In orders issued just six days apart last month, the U.S. Securities and Exchange Commission (SEC) rejected language in severance agreements requiring employees to waive rights to receive additional monetary recovery, particularly awards for providing information to government enforcement agencies. The Commission’s actions underscore its continuing scrutiny of any provisions that might impede the flow of information to the government, even where there is no evidence of any such effect. They also drive home that employers must continue to stay abreast of legal developments and modify their policies, practices, and agreements promptly.
In the two matters, both companies used language in severance or settlement agreements that allowed employees to provide information to the SEC and other government agencies, but also required employees to waive rights to any monetary recovery in connection with bringing a complaint or charge with an administrative agency.

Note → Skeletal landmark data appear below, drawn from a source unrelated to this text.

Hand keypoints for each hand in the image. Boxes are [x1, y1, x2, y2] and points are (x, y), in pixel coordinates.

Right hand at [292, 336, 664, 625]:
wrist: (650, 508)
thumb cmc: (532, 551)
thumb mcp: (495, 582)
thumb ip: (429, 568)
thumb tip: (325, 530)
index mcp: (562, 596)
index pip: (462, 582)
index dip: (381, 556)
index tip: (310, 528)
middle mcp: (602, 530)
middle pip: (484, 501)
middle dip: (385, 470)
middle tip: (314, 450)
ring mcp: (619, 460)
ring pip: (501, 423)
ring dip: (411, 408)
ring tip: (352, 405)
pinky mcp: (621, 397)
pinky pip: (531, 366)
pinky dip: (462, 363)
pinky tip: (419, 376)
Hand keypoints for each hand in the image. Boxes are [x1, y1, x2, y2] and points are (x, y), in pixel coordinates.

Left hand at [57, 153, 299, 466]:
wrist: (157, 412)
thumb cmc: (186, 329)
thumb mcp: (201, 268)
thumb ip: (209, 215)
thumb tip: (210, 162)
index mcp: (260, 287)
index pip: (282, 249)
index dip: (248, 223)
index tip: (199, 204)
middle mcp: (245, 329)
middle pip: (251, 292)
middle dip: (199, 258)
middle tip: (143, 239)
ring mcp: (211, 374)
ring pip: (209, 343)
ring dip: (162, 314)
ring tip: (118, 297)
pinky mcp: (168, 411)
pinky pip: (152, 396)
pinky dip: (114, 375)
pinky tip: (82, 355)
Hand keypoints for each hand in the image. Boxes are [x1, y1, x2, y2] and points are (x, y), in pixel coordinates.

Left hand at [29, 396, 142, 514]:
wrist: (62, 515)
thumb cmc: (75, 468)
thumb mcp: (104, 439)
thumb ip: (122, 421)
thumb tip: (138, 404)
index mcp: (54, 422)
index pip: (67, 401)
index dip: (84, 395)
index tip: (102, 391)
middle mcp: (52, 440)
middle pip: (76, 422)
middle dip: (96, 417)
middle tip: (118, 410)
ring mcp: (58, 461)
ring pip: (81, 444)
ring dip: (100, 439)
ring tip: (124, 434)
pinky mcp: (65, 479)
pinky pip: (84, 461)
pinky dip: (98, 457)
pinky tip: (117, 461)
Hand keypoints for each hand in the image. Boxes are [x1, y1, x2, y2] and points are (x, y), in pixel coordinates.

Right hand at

The SEC also imposed fines against the two employers in the amounts of $265,000 and $340,000, respectively. The Commission stated in both instances that such language interferes with an employee’s right to communicate, unimpeded, with the Commission, in violation of Exchange Act Rule 21F-17, which provides that:
No person may take any action to impede an individual from communicating directly with the Commission staff about a possible securities law violation, including enforcing or threatening to enforce, a confidentiality agreement . . . with respect to such communications.
Rule 21F-17(a), implemented following the passage of the Dodd-Frank Wall Street Reform and Consumer Protection Act of 2010, is intended to encourage the reporting of potential unlawful conduct to the SEC. Although waiving additional monetary recovery does not directly impede such reporting, the SEC takes the position that such language removes the “critically important” financial incentive—in particular, the bounty available under certain circumstances—intended to encourage whistleblowers to report to the Commission. Those bounties are paid from a fund that Congress has established for that purpose, and are not paid by the companies from which the SEC recovers money for shareholders.

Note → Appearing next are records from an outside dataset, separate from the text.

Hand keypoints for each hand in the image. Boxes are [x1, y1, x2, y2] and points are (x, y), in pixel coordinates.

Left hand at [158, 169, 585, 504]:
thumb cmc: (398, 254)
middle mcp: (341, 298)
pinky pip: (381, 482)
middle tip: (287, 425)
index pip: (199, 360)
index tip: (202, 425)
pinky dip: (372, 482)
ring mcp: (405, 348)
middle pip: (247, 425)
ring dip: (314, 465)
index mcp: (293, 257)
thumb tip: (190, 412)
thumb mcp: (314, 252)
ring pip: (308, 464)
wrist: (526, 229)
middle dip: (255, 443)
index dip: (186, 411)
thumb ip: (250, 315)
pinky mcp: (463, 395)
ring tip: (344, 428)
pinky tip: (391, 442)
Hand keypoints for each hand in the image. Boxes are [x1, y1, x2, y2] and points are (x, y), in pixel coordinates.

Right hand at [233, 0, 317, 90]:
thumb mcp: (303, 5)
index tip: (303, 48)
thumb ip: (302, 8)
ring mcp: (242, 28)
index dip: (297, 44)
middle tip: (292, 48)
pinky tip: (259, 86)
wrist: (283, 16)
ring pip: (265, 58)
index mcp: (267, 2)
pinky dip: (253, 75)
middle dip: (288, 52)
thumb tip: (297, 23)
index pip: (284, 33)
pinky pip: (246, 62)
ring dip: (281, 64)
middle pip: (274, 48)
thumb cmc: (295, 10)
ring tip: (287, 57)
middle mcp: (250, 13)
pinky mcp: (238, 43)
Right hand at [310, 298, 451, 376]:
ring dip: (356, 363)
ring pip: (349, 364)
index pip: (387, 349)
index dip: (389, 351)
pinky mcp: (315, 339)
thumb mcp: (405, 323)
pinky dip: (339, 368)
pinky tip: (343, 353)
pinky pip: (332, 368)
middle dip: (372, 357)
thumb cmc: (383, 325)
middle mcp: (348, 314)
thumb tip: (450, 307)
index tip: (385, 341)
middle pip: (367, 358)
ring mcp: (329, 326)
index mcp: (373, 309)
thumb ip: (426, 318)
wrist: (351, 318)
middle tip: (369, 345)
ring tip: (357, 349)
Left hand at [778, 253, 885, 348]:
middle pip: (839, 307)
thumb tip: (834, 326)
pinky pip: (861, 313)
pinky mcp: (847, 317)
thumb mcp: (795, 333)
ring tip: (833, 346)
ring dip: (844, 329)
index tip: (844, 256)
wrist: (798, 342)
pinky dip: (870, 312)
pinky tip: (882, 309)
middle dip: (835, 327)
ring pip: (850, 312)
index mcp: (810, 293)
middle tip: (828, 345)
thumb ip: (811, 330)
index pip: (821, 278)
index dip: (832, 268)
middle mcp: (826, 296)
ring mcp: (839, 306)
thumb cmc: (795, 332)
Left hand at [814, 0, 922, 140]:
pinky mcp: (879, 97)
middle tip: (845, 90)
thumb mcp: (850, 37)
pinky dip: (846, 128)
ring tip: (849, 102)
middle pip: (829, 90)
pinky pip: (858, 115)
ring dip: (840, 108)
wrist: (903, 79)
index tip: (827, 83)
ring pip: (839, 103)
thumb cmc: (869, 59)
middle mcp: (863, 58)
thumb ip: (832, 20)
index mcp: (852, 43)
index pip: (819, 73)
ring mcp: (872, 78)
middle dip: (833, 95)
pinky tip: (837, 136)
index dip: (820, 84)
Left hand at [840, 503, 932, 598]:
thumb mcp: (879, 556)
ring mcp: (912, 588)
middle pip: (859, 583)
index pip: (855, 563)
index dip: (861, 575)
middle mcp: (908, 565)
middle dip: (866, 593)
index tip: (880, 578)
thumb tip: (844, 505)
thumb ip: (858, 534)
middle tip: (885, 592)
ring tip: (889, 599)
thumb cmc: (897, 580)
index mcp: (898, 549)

Although not approving the language as “safe harbor” language for general use, the Commission did approve the following language in one of the cases:
Protected Rights. Employee understands that nothing contained in this Agreement limits Employee’s ability to file a charge or complaint with the Equal Employment Opportunity Commission, the National Labor Relations Board, the Occupational Safety and Health Administration, the Securities and Exchange Commission or any other federal, state, or local governmental agency or commission (“Government Agencies”). Employee further understands that this Agreement does not limit Employee’s ability to communicate with any Government Agencies or otherwise participate in any investigation or proceeding that may be conducted by any Government Agency, including providing documents or other information, without notice to the Company. This Agreement does not limit Employee’s right to receive an award for information provided to any Government Agencies.
The Order was silent on what language, if any, employers may still use to address their interest in preventing employees from filing actions that the employee specifically waived—and legally can be waived—in the agreement. Note that there are restrictions on the waiver and release of claims under Sarbanes-Oxley and Dodd-Frank.
These two orders from the SEC are just the latest examples of the Commission’s initiative to scrutinize and limit sharply the provisions of employer agreements, policies, and procedures. As we have previously reported, the SEC continues to make good on its warnings to employers that it will take strong action against employers that use certain provisions in employment agreements that could affect adversely the flow of information that assists the Commission’s enforcement efforts.
In the wake of these decisions, employers once again should take time to review and revise policies, practices, and employment agreements, including confidentiality, severance, separation and similar agreements, before the SEC comes knocking. In particular regarding recovery-limiting language, employers should consider carefully whether to use it at all, given that an enforceable waiver cuts off additional recovery from the employer. If they decide to do so, employers should add language making clear that any limitation does not limit their employees’ right to receive awards for information provided to government agencies.
The Ethics Compliance, Investigations and Whistleblower Response Practice Group will continue to cover the SEC’s activities regarding the language that may be used in severance agreements and other employment-related contracts.